練習問題
[A] 香港スプリントについての文章によると、南半球産3歳牡馬の斤量は何ポンドか。
[B] 香港スプリントについての文章のうち、「香港スプリントの斤量は馬齢定量です」で始まる段落を、主な事実を残して箇条書きに書き直しなさい。
[C] 香港スプリントについての文章を3文で要約しなさい。

参考文章
━━━━━━━━━━━━━━━━━━━━━━━━━━━━━━
過去10年で1番人気が3勝、2着が2回で、2番人気も同じく3勝、2着が2回になっていて、比較的堅くおさまっています

特に、単勝が2.5倍以下の1番人気は、過去10年で7頭いて、すべて3着までに入っています。つまり2.6倍より高いオッズの1番人気は信頼度が一気に下がるという訳です。

7番人気以下の人気薄も過去10年で、2着に2頭、3着には6頭絡んでいて、波乱の要素を含んでいます。

香港スプリントの斤量の決め方・有利な斤量は!?

香港スプリントの斤量は馬齢定量です。4歳以上の牡馬、北半球産の3歳牡馬が126ポンド(キロ換算で57キロ)。南半球産3歳牡馬が117ポンド(53キロ)。牝馬は4歳以上牝馬と北半球産3歳牝馬が122ポンド(55.5キロ)、南半球産が113ポンド(51.5キロ)になります。

次に2017~2008年の過去10年における1~3着までの性齢を見てみましょう。

 

1着 2着 3着
2017 セン5 セン5 セン6
2016 セン8 セン5 セン5
2015 セン4 セン6 セン5
2014 セン6 セン3 牝5
2013 牡5 セン6 セン4
2012 牡4 セン7 セン5
2011 セン4 セン5 セン8
2010 セン6 セン5 セン7
2009 セン6 牡5 セン6
2008 セン5 セン5 セン6

 

過去10年の勝利数では、4歳、5歳、6歳が3勝ずつで並びますが、連対率の高さは2着(同着を含む)が7回ある5歳が他を引き離しています。
━━━━━━━━━━━━━━━━━━━━━━━━━━━━━━
データ集

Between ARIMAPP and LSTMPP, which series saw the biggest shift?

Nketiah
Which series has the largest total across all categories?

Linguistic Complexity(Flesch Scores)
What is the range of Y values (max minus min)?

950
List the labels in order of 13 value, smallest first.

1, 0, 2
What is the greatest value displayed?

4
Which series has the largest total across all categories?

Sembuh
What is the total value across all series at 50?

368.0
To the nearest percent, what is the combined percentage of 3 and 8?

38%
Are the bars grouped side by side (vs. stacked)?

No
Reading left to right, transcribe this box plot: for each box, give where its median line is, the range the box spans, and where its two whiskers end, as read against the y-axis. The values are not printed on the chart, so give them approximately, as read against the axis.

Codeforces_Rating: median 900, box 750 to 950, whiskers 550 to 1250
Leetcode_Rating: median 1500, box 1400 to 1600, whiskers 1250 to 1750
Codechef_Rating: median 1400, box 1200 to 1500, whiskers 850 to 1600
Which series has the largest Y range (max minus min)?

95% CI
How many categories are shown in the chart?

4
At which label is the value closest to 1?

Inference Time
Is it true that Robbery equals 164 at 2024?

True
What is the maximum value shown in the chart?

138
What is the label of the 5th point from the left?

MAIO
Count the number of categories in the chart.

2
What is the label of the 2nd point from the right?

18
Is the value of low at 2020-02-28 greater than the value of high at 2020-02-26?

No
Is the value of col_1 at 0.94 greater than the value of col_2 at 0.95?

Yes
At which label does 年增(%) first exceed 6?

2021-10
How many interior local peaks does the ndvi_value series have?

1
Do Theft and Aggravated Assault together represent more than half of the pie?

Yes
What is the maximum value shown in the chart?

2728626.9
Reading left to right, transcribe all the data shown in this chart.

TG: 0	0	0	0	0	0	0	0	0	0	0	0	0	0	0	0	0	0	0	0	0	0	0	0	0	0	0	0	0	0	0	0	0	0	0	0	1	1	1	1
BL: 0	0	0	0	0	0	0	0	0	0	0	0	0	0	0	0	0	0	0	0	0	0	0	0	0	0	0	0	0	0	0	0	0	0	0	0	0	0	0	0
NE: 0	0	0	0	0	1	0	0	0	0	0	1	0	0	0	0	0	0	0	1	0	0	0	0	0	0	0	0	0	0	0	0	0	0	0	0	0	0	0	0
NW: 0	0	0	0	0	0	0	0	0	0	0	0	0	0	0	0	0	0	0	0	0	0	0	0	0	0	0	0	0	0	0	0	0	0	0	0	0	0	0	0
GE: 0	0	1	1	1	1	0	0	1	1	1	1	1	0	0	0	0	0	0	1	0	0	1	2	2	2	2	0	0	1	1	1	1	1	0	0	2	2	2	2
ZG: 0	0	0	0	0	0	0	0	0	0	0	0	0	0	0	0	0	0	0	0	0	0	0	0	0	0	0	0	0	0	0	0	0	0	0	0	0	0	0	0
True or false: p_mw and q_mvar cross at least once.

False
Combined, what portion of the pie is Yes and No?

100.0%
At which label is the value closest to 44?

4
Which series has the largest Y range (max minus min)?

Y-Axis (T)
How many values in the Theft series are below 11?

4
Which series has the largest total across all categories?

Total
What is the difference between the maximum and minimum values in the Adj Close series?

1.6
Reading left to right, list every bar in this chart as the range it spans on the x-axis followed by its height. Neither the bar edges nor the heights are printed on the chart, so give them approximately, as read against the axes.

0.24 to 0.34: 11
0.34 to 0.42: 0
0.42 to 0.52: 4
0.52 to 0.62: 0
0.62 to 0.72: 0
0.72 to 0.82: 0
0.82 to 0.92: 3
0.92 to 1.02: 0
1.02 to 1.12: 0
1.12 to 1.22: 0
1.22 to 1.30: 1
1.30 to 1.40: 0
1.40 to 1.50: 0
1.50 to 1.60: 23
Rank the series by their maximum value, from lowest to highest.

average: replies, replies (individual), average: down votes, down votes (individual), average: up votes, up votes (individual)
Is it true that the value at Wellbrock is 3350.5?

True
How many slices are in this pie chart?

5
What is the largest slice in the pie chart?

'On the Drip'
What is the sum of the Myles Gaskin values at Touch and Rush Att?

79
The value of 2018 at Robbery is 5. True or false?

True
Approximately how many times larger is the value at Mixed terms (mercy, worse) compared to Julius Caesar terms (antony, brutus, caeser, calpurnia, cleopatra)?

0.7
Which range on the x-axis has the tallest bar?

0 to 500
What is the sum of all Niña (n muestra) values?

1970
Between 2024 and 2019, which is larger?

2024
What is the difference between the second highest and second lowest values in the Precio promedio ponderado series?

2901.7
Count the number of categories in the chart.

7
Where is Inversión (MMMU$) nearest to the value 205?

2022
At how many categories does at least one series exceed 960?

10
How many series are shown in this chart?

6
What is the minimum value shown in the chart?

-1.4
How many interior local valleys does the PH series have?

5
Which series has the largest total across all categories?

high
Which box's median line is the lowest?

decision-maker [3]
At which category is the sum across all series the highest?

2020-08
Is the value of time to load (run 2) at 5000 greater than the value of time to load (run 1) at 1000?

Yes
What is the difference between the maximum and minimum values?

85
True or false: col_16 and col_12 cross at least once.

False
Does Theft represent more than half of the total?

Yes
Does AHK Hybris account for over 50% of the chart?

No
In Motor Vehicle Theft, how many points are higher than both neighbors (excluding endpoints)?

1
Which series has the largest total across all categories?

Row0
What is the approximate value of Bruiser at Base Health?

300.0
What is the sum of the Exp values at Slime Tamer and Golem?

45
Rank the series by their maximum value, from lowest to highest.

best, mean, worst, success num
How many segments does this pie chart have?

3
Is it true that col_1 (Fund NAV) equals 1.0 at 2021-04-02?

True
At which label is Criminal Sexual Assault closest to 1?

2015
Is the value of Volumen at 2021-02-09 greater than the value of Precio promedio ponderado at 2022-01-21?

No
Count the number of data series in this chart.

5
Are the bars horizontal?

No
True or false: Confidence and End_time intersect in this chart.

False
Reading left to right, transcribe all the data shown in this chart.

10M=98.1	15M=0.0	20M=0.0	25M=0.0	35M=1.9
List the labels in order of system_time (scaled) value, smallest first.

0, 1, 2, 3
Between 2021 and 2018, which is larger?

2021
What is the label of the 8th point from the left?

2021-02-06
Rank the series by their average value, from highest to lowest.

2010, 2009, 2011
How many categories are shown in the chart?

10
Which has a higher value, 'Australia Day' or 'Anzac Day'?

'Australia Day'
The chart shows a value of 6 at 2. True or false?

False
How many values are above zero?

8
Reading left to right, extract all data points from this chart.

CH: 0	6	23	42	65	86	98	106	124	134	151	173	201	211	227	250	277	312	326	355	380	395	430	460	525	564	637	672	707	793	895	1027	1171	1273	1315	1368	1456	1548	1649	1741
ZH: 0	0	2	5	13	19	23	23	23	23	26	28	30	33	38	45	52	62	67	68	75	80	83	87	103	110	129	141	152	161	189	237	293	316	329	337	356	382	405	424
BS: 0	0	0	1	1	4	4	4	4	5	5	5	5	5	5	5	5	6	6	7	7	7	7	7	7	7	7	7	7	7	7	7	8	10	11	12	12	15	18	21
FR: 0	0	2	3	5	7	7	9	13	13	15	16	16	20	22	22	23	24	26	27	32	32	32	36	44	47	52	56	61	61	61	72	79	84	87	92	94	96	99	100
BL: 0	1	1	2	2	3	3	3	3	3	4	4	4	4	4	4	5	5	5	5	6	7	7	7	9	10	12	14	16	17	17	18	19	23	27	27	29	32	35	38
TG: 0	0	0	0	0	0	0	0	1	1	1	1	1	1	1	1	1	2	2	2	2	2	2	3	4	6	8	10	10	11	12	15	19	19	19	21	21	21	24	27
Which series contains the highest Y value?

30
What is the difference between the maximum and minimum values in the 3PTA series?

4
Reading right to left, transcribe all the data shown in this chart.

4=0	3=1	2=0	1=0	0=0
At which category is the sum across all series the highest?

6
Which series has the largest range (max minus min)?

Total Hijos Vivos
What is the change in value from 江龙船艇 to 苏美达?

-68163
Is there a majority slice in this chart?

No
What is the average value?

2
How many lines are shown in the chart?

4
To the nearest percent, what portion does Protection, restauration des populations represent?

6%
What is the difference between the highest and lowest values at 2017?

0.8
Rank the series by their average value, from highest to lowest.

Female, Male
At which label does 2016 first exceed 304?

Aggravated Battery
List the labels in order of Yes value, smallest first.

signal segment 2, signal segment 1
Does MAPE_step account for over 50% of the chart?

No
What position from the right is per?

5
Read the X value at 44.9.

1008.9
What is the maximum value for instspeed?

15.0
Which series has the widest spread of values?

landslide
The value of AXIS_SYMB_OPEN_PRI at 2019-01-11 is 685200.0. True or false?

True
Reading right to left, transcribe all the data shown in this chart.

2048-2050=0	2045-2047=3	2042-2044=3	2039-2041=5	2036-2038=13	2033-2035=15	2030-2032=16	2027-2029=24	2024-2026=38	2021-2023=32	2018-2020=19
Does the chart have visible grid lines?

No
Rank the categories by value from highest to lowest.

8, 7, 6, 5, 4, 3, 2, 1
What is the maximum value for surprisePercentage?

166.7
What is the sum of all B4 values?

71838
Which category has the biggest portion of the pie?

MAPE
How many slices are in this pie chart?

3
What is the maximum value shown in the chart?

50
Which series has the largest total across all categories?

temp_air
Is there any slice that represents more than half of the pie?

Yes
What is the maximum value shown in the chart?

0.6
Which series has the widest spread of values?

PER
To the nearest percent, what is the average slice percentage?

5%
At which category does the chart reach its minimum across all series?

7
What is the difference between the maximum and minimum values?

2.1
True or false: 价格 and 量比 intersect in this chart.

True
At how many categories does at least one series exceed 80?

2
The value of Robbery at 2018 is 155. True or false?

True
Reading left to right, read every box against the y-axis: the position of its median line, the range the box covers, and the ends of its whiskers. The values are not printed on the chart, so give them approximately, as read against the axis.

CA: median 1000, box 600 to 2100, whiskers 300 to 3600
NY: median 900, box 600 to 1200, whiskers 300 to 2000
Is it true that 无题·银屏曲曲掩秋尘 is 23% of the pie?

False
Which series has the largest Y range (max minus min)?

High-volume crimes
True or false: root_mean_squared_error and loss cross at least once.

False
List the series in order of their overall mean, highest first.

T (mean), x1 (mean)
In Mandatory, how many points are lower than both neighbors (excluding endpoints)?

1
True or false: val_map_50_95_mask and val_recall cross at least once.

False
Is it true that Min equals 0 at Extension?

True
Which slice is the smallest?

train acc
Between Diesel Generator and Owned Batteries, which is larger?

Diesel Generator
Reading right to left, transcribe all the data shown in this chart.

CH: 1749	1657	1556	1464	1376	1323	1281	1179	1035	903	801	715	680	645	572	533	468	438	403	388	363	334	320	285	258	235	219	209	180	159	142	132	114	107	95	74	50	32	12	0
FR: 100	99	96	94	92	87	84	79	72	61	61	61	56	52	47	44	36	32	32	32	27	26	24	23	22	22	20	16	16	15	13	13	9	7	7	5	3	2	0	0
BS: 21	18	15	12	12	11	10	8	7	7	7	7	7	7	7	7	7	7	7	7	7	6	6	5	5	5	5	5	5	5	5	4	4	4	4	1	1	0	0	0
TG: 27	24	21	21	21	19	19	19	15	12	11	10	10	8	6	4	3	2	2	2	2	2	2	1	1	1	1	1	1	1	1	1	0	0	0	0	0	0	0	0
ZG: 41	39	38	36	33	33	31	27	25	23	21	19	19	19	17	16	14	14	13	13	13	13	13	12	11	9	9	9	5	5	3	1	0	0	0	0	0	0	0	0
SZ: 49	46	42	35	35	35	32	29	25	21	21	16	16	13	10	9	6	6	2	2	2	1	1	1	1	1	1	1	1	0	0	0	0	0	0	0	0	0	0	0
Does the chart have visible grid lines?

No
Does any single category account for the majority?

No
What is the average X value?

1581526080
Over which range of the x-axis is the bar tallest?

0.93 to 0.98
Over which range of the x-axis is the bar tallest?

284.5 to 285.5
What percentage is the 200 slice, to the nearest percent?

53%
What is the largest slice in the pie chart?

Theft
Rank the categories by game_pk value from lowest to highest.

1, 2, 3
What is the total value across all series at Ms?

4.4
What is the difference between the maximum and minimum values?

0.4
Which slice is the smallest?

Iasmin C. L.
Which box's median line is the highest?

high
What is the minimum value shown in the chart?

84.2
━━━━━━━━━━━━━━━━━━━━━━━━━━━━━━
解答例
[A] 117ポンド(キロ換算で53キロ)である。

[B]
- 斤量の決め方は馬齢定量である。
- 4歳以上の牡馬と北半球産3歳牡馬は126ポンド(57キロ)である。
- 南半球産3歳牡馬は117ポンド(53キロ)である。
- 4歳以上の牝馬と北半球産3歳牝馬は122ポンド(55.5キロ)である。
- 南半球産の牝馬は113ポンド(51.5キロ)である。

[C] 香港スプリントは過去10年で1番人気と2番人気がともに3勝・2着2回と比較的堅くおさまっており、特に単勝2.5倍以下の1番人気は7頭すべてが3着以内に入っている。一方で7番人気以下の人気薄も2着に2頭、3着に6頭絡んでおり、波乱の要素も含んでいる。斤量は馬齢定量で決まり、過去10年の勝利数では4歳、5歳、6歳が3勝ずつで並んでいる。